§ TASK:
Go through the entries below and say how many lines contain the string "brown"; write only that number.

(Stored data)

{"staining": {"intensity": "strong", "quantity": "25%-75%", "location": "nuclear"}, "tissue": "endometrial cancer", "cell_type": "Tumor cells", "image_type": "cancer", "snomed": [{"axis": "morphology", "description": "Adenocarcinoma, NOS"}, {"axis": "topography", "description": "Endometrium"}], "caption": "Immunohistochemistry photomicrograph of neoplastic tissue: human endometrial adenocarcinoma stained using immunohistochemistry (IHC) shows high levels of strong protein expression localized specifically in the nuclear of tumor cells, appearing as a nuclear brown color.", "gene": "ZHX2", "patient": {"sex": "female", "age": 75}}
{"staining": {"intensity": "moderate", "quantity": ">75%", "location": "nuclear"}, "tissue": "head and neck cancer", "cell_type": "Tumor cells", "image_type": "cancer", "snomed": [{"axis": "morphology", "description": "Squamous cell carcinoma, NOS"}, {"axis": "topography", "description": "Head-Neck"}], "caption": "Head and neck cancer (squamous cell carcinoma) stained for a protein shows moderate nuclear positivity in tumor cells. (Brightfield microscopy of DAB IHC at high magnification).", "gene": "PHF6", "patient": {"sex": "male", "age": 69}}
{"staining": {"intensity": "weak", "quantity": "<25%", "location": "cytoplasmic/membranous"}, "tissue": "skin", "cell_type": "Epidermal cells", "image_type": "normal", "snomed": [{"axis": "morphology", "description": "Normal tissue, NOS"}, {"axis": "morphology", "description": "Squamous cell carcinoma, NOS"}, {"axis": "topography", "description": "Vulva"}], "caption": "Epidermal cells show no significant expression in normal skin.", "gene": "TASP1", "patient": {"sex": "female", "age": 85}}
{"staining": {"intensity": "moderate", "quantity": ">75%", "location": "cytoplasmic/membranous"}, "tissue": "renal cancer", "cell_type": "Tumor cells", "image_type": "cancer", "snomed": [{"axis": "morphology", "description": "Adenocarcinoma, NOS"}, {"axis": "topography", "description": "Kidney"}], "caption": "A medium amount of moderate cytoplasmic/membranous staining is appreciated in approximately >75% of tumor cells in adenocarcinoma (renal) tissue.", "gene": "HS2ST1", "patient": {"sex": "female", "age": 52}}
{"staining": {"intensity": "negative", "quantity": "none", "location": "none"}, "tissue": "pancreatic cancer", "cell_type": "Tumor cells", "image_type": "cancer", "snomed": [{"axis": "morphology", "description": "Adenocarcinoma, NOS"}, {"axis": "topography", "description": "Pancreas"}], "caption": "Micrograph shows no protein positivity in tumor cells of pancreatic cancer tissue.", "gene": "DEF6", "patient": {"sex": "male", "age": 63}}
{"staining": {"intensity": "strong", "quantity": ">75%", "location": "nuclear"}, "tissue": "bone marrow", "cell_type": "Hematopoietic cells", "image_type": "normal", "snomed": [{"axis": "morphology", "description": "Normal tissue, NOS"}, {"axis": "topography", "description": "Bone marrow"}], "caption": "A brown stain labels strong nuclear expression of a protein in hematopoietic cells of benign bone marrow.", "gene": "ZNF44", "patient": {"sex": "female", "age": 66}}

§ TASK SOLUTION:
2